With its more forthright, offbeat approach to sex, violence and its explorations of the counter-culture, anti-war politics and other changing mores, the New Wave was about innovation in the making of movies.

“Sometimes reality is too complex. Stories give it form,” Godard said.

After working on two films by Jacques Rivette and Rohmer in 1951, Godard tried to direct his first movie while traveling through North and South America with his father, but never finished it.

Back in Europe, he took a job in Switzerland as a construction worker on a dam project. He used the pay to finance his first complete film in 1954, Operation Concrete, a 20-minute documentary about the building of the dam.

Returning to Paris, Godard worked as spokesman for an artists’ agency and made his first feature in 1957 — All Boys Are Called Patrick, released in 1959 — and continued to hone his writing.

He also began work on Breathless, based on a story by Truffaut. It was to be Godard’s first big success when it was released in March 1960.

The movie stars Jean-Paul Belmondo as a penniless young thief who models himself on Hollywood movie gangsters and who, after he shoots a police officer, goes on the run to Italy with his American girlfriend, played by Jean Seberg.

In 1961, Godard married Danish-born model and actress Anna Karina, who appeared in a string of movies he made during that decade, including My Life to Live, Alphaville and Crazy Pete — which also starred Belmondo and was rumoured to have been shot without a script. The marriage to Karina ended in 1965.

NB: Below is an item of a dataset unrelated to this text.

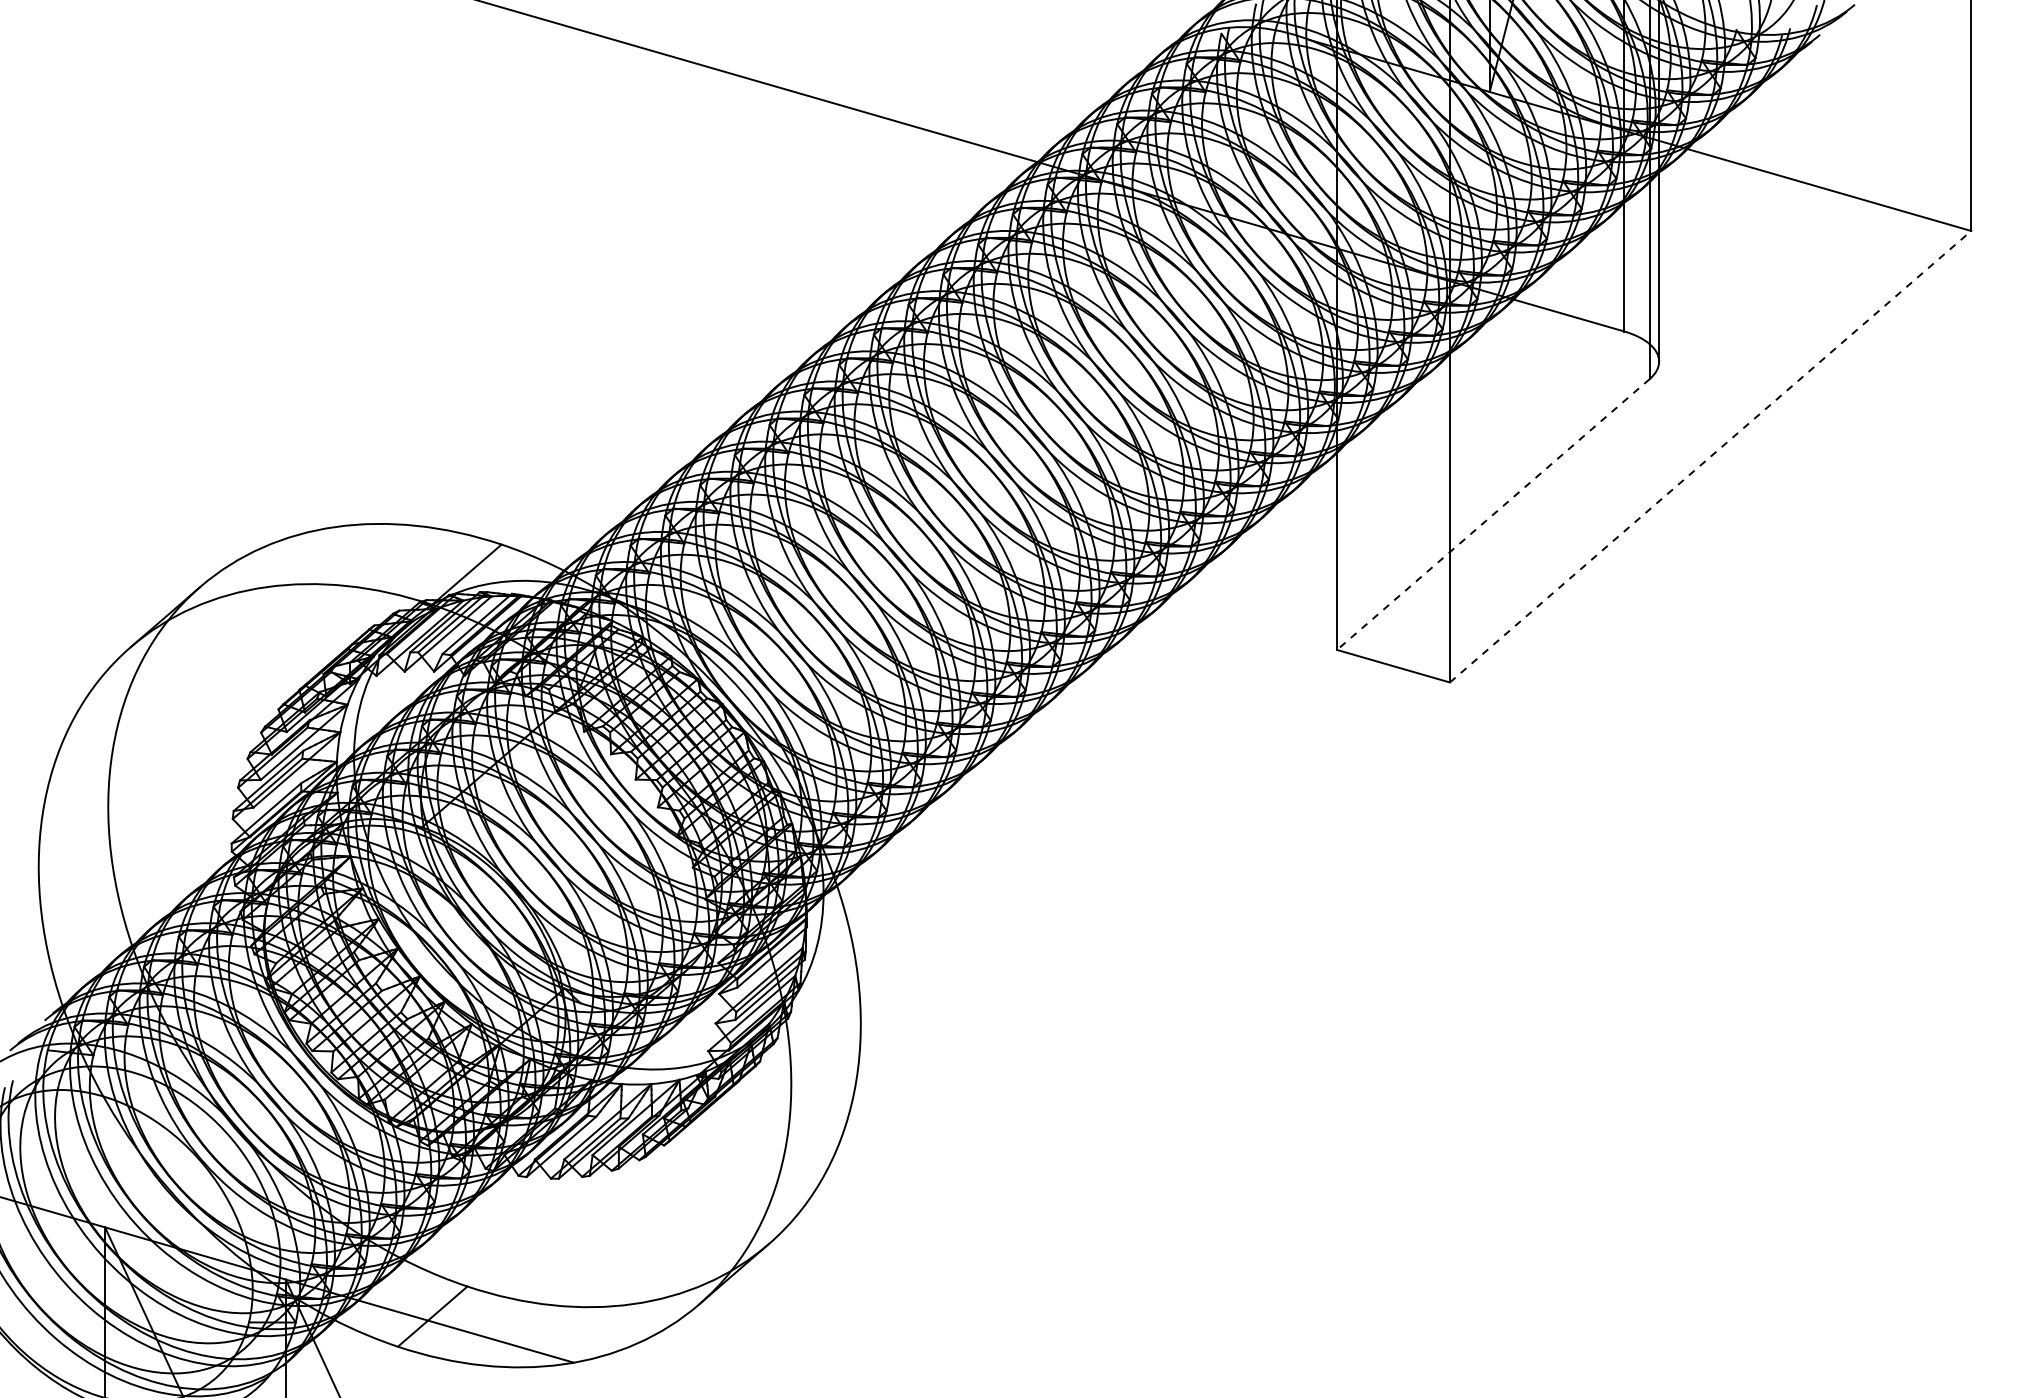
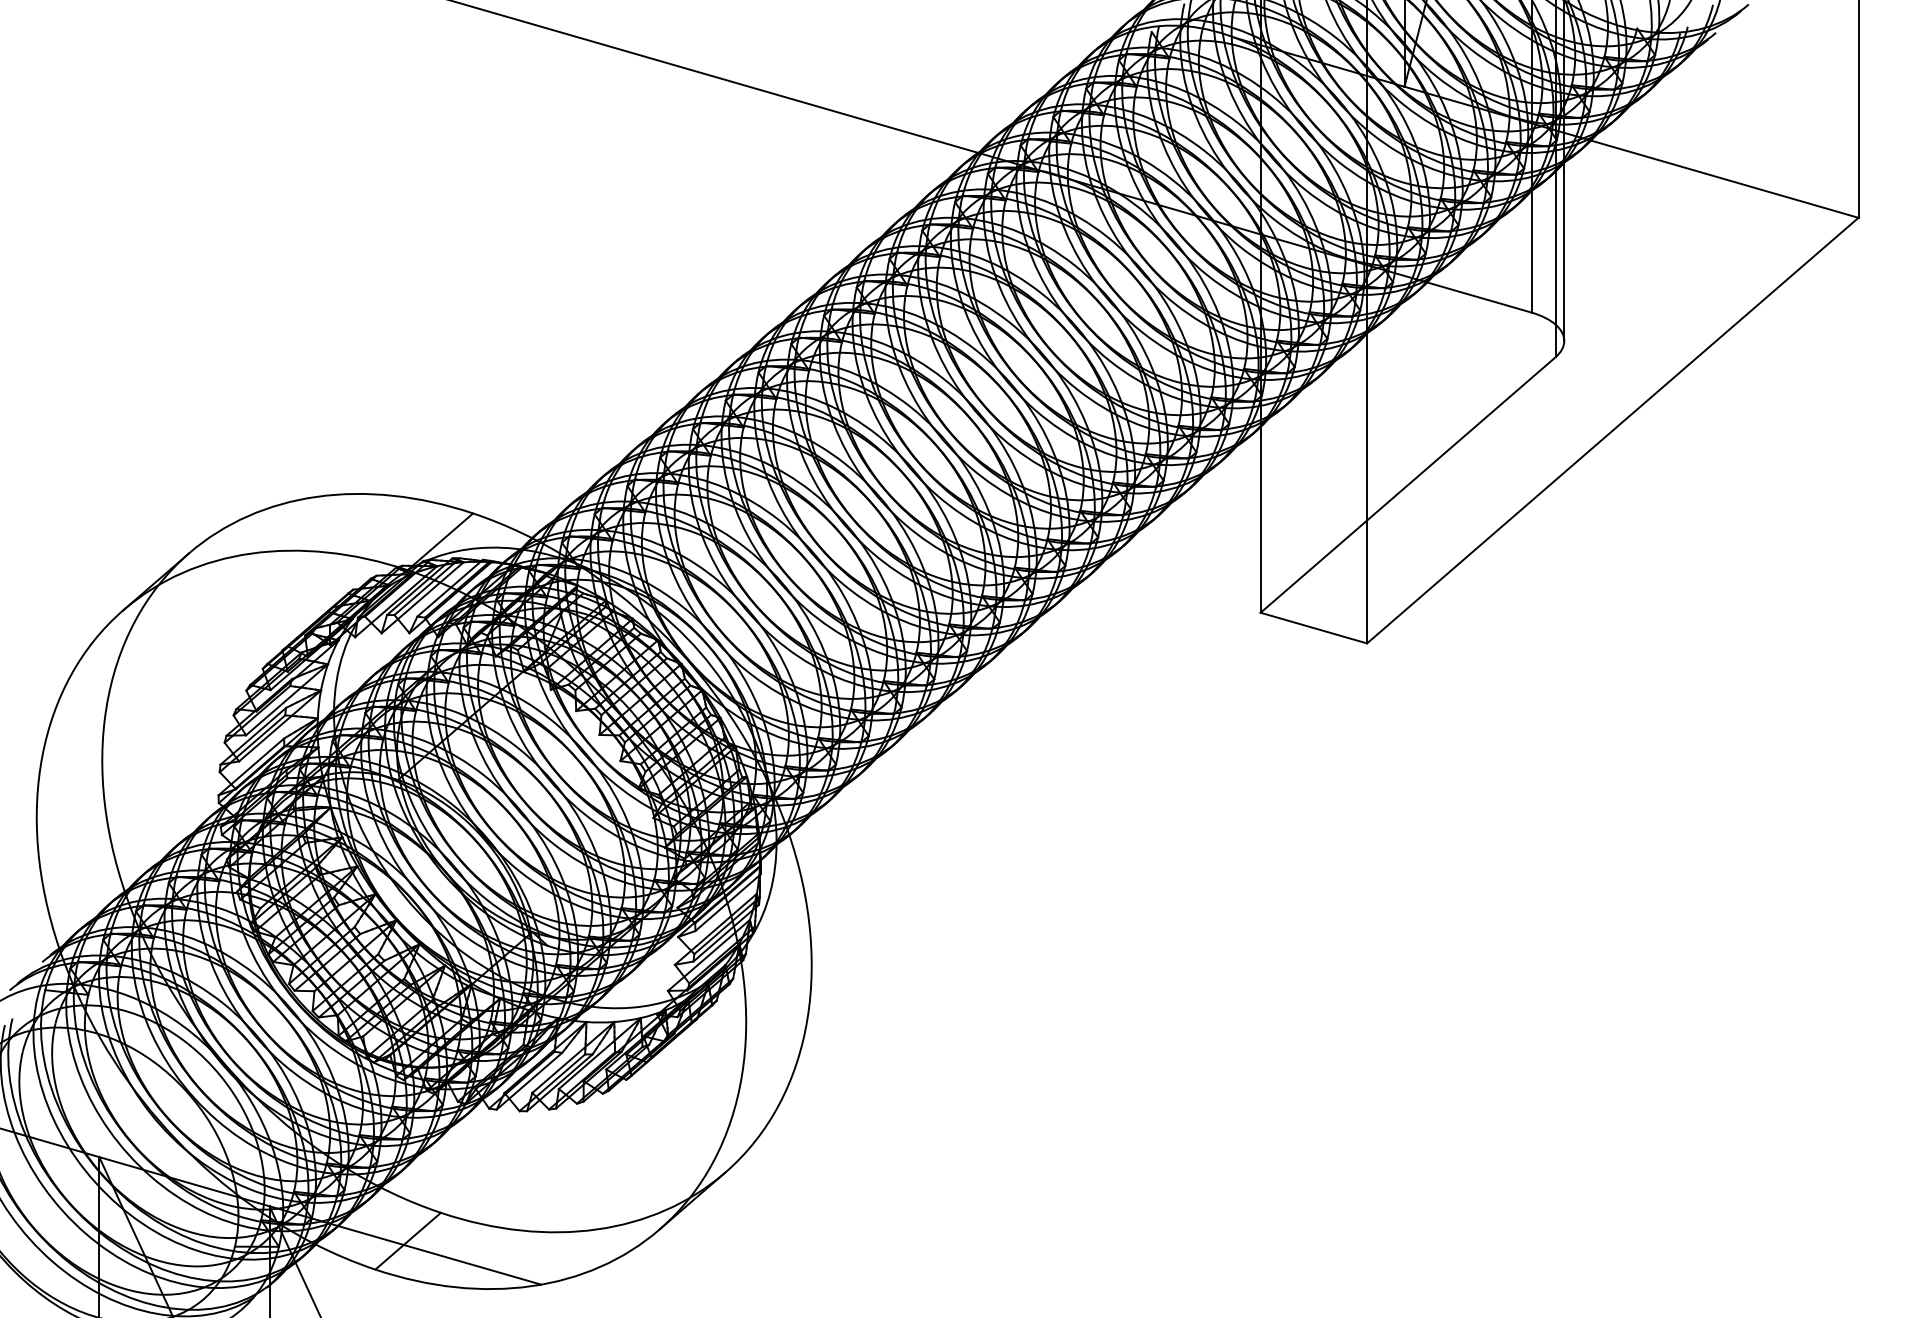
line: (1711, 456) -> (1613, 430), dashed -> solid
line: (1492, 514) -> (1407, 485), dashed -> solid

Godard is shown between Bill Wyman, left, and Mick Jagger while directing Sympathy for the Devil, on July 30, 1968. (Huton Archive/Getty Images)

In Week End, his characters lampoon the hypocrisy of bourgeois society even as they demonstrate the comic futility of violent class war. It came out a year before popular anger at the establishment shook France, culminating in the iconic student unrest of May 1968.

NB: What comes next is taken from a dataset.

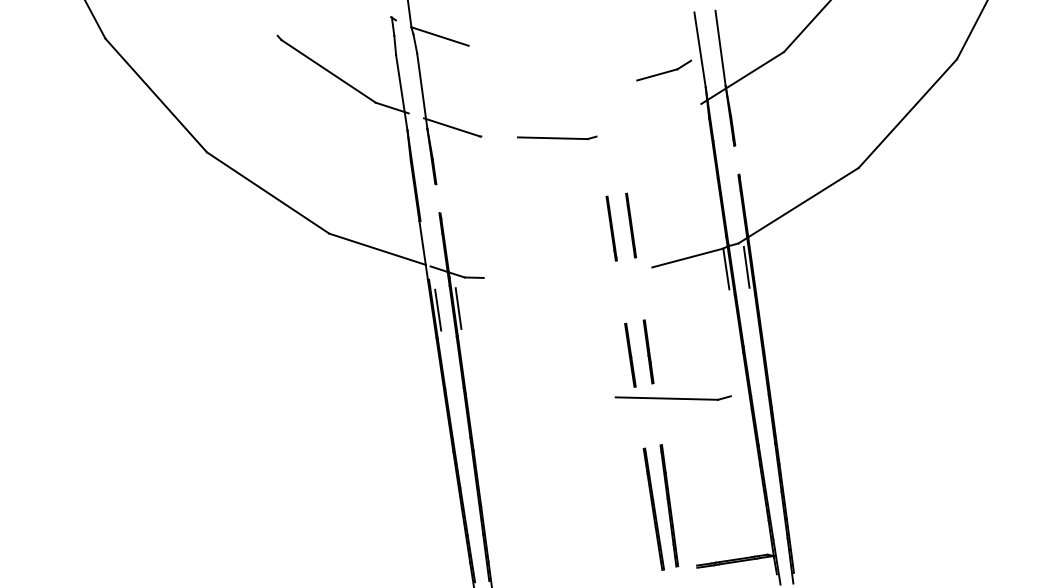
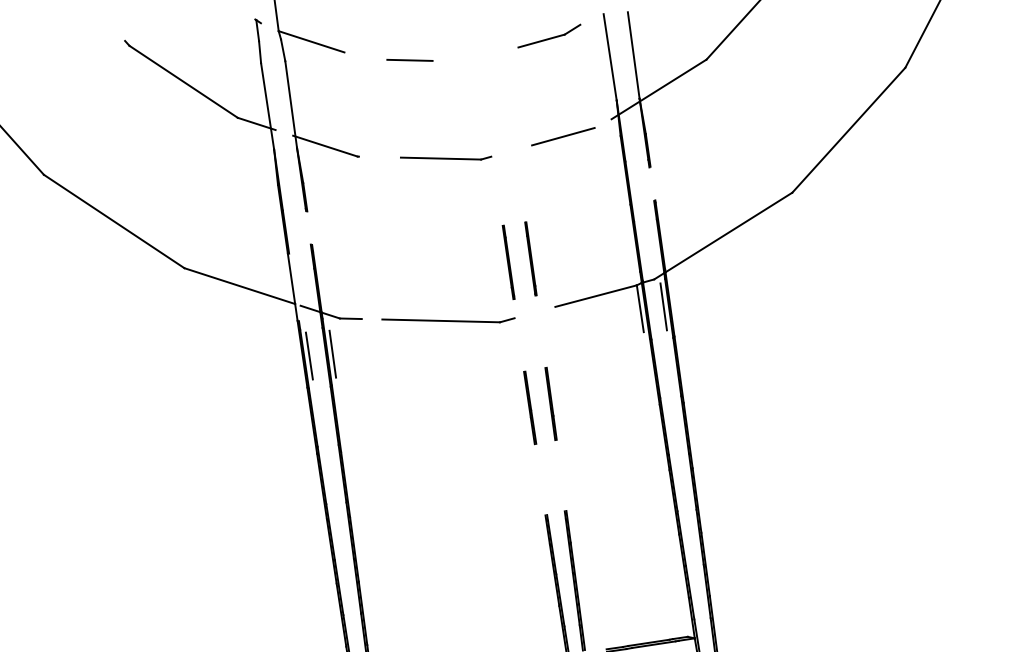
line: (525, 52) -> (409, 60), added
part: (663, 70) -> (548, 36), moved
line: (659, 118) -> (563, 135), added
part: (672, 397) -> (447, 319), moved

That same year he directed an experimental documentary featuring the Rolling Stones, Sympathy for the Devil.

Godard also launched what was to be a career-long participation in collective film projects, with directors such as Roger Vadim, Pier Paolo Pasolini and Roberto Rossellini.

Films steeped in politics

He switched to directing films steeped in leftist, anti-war politics through the 1970s. His controversial modern nativity play Hail Mary grabbed headlines when Pope John Paul II denounced it in 1985.

Godard harboured a life-long sympathy for various forms of socialism depicted in films ranging from the early 1970s to early 1990s. In December 2007 he was honoured by the European Film Academy with a lifetime achievement award.

Godard, seen at the 50th Cannes Film Festival in France in 1997, rarely ventured outside of Europe for work. (Getty Images)

Godard took potshots at Hollywood over the years.

He remained home in Switzerland rather than travel to Hollywood to receive an honorary Oscar at a private ceremony in November 2010, alongside film historian and preservationist Kevin Brownlow, director-producer Francis Ford Coppola and actor Eli Wallach.

Recent works, however — among them Goodbye to Language in 2014 and The Image Book in 2018 — were more experimental and slimmed the audience largely to Godard geeks.

Godard married his second wife, Anne Wiazemsky, in 1967. He later started a relationship with Swiss filmmaker Anne-Marie Mieville.

Godard divorced Wiazemsky in 1979, after he had moved with Mieville to the Swiss municipality of Rolle, where he lived with her for the rest of his life.